こりゃ・・・すげえわ。センスオブワンダーって言葉は、まさにこういうことなんじゃないか。短い一話ごとに描かれるのは、日常の何気ない風景と、明らかに異質な「何か」との交流。現実と非現実がまったく境界なく描かれるから(もちろん作者はそう感じさせようと意図しているのだけど)、読んでいて首をひねってしまう人も多いとは思うけど、つまりこれは現実にあるものごとも非現実的なものごとも一様に紙の上に描けるっていう「虚構であること」を武器にして、不思議空間を作り上げているわけですね。

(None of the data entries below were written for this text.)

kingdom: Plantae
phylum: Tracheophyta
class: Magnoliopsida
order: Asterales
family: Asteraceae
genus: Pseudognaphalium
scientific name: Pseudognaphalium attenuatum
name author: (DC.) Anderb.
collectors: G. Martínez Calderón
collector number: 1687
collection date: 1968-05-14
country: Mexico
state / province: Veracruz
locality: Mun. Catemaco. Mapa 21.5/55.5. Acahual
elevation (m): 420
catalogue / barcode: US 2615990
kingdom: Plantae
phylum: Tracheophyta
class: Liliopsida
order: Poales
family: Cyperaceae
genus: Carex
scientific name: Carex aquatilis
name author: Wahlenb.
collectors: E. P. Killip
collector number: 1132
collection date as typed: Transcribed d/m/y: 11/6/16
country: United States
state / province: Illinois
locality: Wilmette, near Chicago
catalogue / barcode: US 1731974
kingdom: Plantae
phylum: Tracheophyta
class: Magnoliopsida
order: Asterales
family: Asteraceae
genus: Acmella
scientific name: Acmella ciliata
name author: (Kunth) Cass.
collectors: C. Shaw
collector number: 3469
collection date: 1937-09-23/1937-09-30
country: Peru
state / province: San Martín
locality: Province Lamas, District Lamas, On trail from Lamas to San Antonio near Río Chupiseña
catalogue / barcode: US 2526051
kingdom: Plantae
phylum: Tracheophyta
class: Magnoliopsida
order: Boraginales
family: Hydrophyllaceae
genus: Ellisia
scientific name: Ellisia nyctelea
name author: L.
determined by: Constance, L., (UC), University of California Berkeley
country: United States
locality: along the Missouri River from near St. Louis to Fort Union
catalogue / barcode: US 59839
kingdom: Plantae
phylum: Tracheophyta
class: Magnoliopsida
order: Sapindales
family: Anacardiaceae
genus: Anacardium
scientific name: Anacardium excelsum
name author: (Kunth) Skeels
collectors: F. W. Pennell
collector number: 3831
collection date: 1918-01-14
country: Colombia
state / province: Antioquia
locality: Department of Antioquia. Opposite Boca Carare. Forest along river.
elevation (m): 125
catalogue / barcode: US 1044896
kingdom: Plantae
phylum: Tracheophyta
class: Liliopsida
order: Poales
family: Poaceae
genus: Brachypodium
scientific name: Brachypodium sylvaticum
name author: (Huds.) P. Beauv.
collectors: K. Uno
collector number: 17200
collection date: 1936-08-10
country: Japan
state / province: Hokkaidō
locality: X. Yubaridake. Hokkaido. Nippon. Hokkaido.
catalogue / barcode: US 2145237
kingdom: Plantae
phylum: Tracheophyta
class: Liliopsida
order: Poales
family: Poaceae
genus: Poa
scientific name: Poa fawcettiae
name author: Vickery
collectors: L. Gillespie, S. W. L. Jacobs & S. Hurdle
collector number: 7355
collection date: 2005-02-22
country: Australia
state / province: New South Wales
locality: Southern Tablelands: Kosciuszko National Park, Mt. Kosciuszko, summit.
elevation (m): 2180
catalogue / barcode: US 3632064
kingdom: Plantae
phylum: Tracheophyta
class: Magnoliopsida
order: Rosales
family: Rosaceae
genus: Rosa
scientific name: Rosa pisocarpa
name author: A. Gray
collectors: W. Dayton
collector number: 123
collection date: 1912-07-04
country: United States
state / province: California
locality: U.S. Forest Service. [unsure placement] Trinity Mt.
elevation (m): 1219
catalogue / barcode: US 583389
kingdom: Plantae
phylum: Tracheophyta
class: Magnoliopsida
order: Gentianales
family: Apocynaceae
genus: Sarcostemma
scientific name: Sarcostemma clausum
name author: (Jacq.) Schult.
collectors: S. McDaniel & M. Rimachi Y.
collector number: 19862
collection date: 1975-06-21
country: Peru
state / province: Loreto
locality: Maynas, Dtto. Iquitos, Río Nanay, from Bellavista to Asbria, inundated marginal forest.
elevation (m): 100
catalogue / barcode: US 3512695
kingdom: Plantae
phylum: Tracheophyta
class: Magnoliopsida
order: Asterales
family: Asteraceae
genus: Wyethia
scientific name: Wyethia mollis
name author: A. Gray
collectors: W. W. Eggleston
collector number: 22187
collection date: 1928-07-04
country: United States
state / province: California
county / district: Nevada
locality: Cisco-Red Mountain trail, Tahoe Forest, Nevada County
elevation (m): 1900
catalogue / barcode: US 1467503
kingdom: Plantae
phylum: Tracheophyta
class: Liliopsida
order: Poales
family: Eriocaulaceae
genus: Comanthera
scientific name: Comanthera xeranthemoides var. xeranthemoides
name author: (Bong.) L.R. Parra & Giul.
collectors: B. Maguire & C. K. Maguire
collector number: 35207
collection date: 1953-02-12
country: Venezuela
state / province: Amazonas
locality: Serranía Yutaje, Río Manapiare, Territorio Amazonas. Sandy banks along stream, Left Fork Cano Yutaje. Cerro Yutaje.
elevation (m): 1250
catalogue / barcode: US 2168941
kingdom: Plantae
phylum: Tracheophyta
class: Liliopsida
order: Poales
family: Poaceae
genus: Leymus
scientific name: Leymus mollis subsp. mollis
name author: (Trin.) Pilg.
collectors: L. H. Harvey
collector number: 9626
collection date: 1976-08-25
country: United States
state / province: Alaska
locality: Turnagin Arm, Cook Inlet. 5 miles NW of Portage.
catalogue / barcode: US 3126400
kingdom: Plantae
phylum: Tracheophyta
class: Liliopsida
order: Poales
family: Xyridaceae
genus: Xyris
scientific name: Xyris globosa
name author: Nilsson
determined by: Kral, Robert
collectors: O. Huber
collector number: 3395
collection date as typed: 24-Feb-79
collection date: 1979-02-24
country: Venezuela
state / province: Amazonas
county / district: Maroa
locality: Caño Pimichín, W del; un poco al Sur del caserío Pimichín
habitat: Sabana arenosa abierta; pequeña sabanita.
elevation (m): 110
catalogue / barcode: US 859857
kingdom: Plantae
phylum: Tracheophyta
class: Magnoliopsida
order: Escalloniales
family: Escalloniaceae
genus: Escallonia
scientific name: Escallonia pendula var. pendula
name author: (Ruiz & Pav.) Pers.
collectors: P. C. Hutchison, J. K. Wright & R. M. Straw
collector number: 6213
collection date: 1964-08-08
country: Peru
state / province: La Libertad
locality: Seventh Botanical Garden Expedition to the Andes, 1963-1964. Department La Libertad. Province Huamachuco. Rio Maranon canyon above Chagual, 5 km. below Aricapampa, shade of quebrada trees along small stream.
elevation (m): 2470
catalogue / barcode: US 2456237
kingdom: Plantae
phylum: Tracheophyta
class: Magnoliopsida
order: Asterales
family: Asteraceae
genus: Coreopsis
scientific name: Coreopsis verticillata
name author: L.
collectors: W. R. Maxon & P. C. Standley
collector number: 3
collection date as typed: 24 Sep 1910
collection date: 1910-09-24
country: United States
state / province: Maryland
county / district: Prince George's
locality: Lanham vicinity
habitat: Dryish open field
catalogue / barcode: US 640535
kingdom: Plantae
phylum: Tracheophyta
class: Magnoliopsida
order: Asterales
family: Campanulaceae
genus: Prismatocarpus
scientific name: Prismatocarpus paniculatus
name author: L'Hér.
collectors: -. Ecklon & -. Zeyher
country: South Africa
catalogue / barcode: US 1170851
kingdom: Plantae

できるだけ堅苦しくならないように言いたいことを整理すると、例えば現実にはペンギンが空を飛ぶことはないけど、絵で描くんだったら当たり前だけどできるわけですよ。んでさらに、「ペンギンが空を飛んでいるのが当たり前だと思っている」人や社会も一緒に描くことができるわけです。そうすると読み手は「変なの」と思う。
この漫画は、その「変なの」を「変、だけど/だからこそ、面白い」まで読み手を軽々と持っていってくれます。細かいとこまでしっかりしている割にドキッとするほど味のある絵柄や、「空飛ぶペンギン」なんてありがちなもんじゃない、異様でユーモラスで不気味で愛おしい「非現実のもの」をいくつも生み出すセンス、そういうところに拠るものでしょう。
とりあえず「虹を織る声」「博物館で月見」「竜田姫に魅入られた話」「こんな冷え込んだ日には空を見ながら歩かないほうがいい」「飛猿」「ガガガガ」あたりが好き。下巻もまとめて買ってくるんだったと後悔したり、でもゆっくり読みたいからよかったかもしれないとも思ったり。